Monday, January 08, 2007

The Fear Of Becoming Big Gay Al

Cas, here, brought up the fear that being out would mean being the gay and nothing but the gay, and it got me thinking back on what the issues are/were in comming out.

Such is a reasonable fear. It certainly happens to some gay men, who, once out are all about who’s gay, gay events, gay bars, gay culture… They want only gay friends, to live in the gay area of town, and so on. I’ve no problem with them or that. It’s a practical response to the culture’s treatment, to the rejection of friends and family. Or it simply may be people’s common tendency to surround themselves with what’s similar. All groups, when singled out by the majority, seem to do this and build a defining identity, mannerisms, culture, and so on, to build unity.

Still, while it’s not choice to be gay or no, being GAY is totally up to what the individual wants. Being gay need mean nothing else than being attracted to a particular sex. My culture, my lifestyle, for example, the one in which I’m most comfortable, is the one in which I grew up; it’s a suburban LDS culture. That is our choice, and, as I’ve said, we’ve gone years hardly realizing we were gay. Today, in our private life (yes, even in Utah :-)), it’s still not an overt issue. At home and work, with family, friends, and neighbors, it’s barely mentioned and almost never a problem.
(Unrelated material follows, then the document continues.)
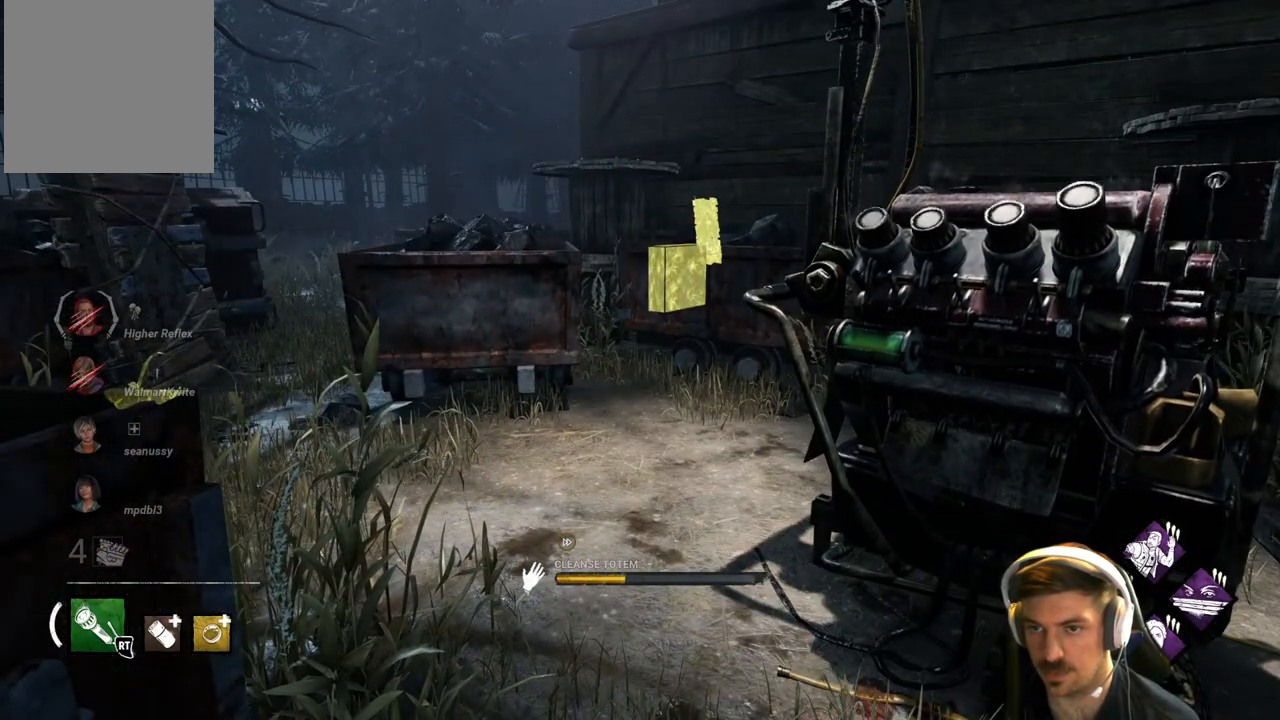
{"buttons": ["R1"], "left_stick": "center", "right_stick": "center", "events": [[233, "right_stick", "left"], [467, "right_stick", "center"]]}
Close acquaintances, sure, are generally shocked when a loved one first comes out, and that becomes near all that interests them with regards to the gay man. How does it change things, what does that mean to the relationship, and so on. If the choice of path seems in flux, that can last, but once a decision is made and stated that’s all temporary, in my experience. Bear it for a while and it’s done, measured in months. People get over it, see it doesn’t really change much, become bored of it, and soon being gay is just another fact about you, akin to many others.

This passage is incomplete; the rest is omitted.